O que chamou a atenção, na decisão de indicar Eduardo Bolsonaro como embaixador nos EUA, não foi propriamente uma suspeita de nepotismo, ainda que ela paire. Também Donald Trump, o presidente admirado sem reservas por Jair Bolsonaro, tem no núcleo familiar imediato uma reserva de talentos para funções de Estado. É assim que a filha Ivanka e o genro Jared Kushner constam no site oficial da Casa Branca como assessores especiais do presidente. O último participa com desenvoltura das articulações no Oriente Médio.

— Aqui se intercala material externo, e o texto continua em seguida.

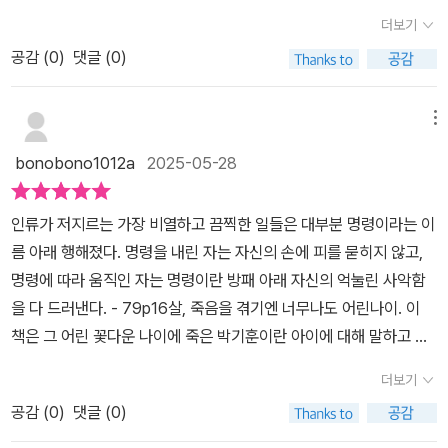
그런데 책으로만 봤던 쿠데타, 독재를지금 현재 내가 몸으로 느끼는
더보기
중이다2025년 5월은 그런 날들이다내란은 아직도 완전히 진압되지
공감 (
0
)
댓글 (0)
않았다사법 카르텔이 여전히 작동중이다 이경혜 작가의 [명령]은
광주 연작 1편으로 당시 광주 동신중학교 3학년이던 박기현 군의 이
야기를 작가가 살을 붙여 쓴 소설이다.극 중 이름은 박기훈으로 변경
메뉴
했지만, 작가의 말에서, 한 글자만 바꾼 의도를허구의 인물로 만들었
bonobono1012a
2025-05-28
기 때문임을 밝힌다하지만 실존 인물을 모델로 했고, 특정 일화와 박
군의 죽음 장면은 [그해 오월 나는 살고 싶었다]에 실린 인터뷰를바탕
인류가 저지르는 가장 비열하고 끔찍한 일들은 대부분 명령이라는 이
으로 했기에 ‘박기현’ 군의 이름 석자를꼭 기억해주기를 소망하고 있
름 아래 행해졌다. 명령을 내린 자는 자신의 손에 피를 묻히지 않고,
다. 한강 작가의 [소년이 온다] 속 중학생, 동호도 생각이 나고그 실
명령에 따라 움직인 자는 명령이란 방패 아래 자신의 억눌린 사악함
제 인물인 문재학 군도 생각난다 사실 외출하면서버스로 오가는 시
을 다 드러낸다. - 79p16살, 죽음을 겪기엔 너무나도 어린나이. 이
간에 다 읽으려고 작정했는데뻔히 눈물이 날 줄 알고서도 단행했다역
책은 그 어린 꽃다운 나이에 죽은 박기훈이란 아이에 대해 말하고 있
시나 오며가며 버스에 앉아 우는 사람이 됐지만 후회하진 않는다 5
었다. 인간은 너무나도 잔인하다는것을 이 책은 말해주고있었다. 그
월이 가기 전에,5.18을 다시 생각해본다왜 아직도 눈물을 흘려야 하
더보기
래서 이 책을 읽는 동안 뒤통수를 맞은듯 얼얼하기도, 이런 일을 당해
는지... #명령 #광주연작1#이경혜 작가#바람의아이들 출판#518
공감 (
0
)
댓글 (0)
야했던 아무 죄없는 아이들이 마음아프기도 했다.이 책은 광주의 5월
광주민주화운동#빛고을 #광주#계엄 #독재#민주화 - 출판사로부
18일날을 배경으로 하고있다. 사실 광주의 이야기를 담은 책 중에서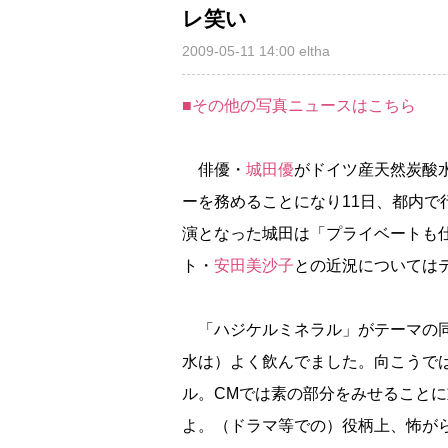
レ笑い
2009-05-11 14:00
eltha
■その他の写真ニュースはこちら
俳優・
城田優
がドイツ産天然炭酸
ーを務めることになり11日、都内で
演となった城田は「プライベートも
ト・
安田美沙子
との近況については
「ハジケルミネラル」がテーマの同
水は）よく飲んでました。向こうで
ル。CMでは素の部分をみせること
よ。（ドラマ等での）役柄上、怖が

Ao indicar o filho para chefiar a missão em Washington, o recado que o presidente envia é o do alinhamento sistemático. Eduardo Bolsonaro acompanhou o pai na visita à capital americana, um dos primeiros destinos externos do novo presidente. Esteve no Salão Oval da Casa Branca, durante a audiência oficial, privilégio negado ao ministro das Relações Exteriores, Ernesto Araújo, que aguardou do lado de fora. O ;filho 03; não se furtou de posar para fotos com um boné da campanha de Donald Trump para a reeleição, em 2020 ; outra quebra de precedente, no que diz respeito à diplomacia brasileira.

...como no céu
Internamente, a nomeação do deputado do PSL-SP para o posto externo mais relevante no mapa da diplomacia brasileira envia outros recados. De cara, reafirma a opção por uma relação privilegiada com os EUA, em um momento no qual o país tem pela frente uma negociação prolongada e exaustiva para traduzir em normas e colocar em prática o acordo comercial recém-concluído entre o Mercosul e a União Europeia. Ao investir nas relações com o Velho Mundo, a diplomacia brasileira deu sinal de reconhecer a oportunidade aberta pela postura de confrontação assumida por Donald Trump em relação à Europa, sem falar no confronto com a China.

Procuração
Em outra esfera, os observadores da cena política no Brasil tratam de avaliar outros possíveis desdobramentos da escolha de Eduardo Bolsonaro para a embaixada em Washington. Os EUA passam por um momento no qual escalam as tensões com Coreia do Norte e Irã ; em ambos os casos, com o empenho explícito de impedir regimes declaradamente hostis de desenvolver armas nucleares. Em anos anteriores, a diplomacia brasileira ocupou lugar central nos esforços internacionais que viriam a resultar no acordo nuclear firmado em 2015, com Barack Obama na Casa Branca, entre seis potências mundiais e o regime islâmico de Teerã. Agora, sob Trump, os EUA se perfilam como fator de instabilidade, desde que se retiraram do tratado, em meados de 2018.

Para o governo brasileiro, a opção que se coloca é entre seguir apostando no soft power, buscando nichos para exercer a vocação negociadora, ou alinhar-se com a política pró-israelense traçada na Casa Branca e no Departamento de Estado ; com as consequências para um país que renuncia à capacidade de intercessão, sem dispor dos meios para agir efetivamente no campo da coerção.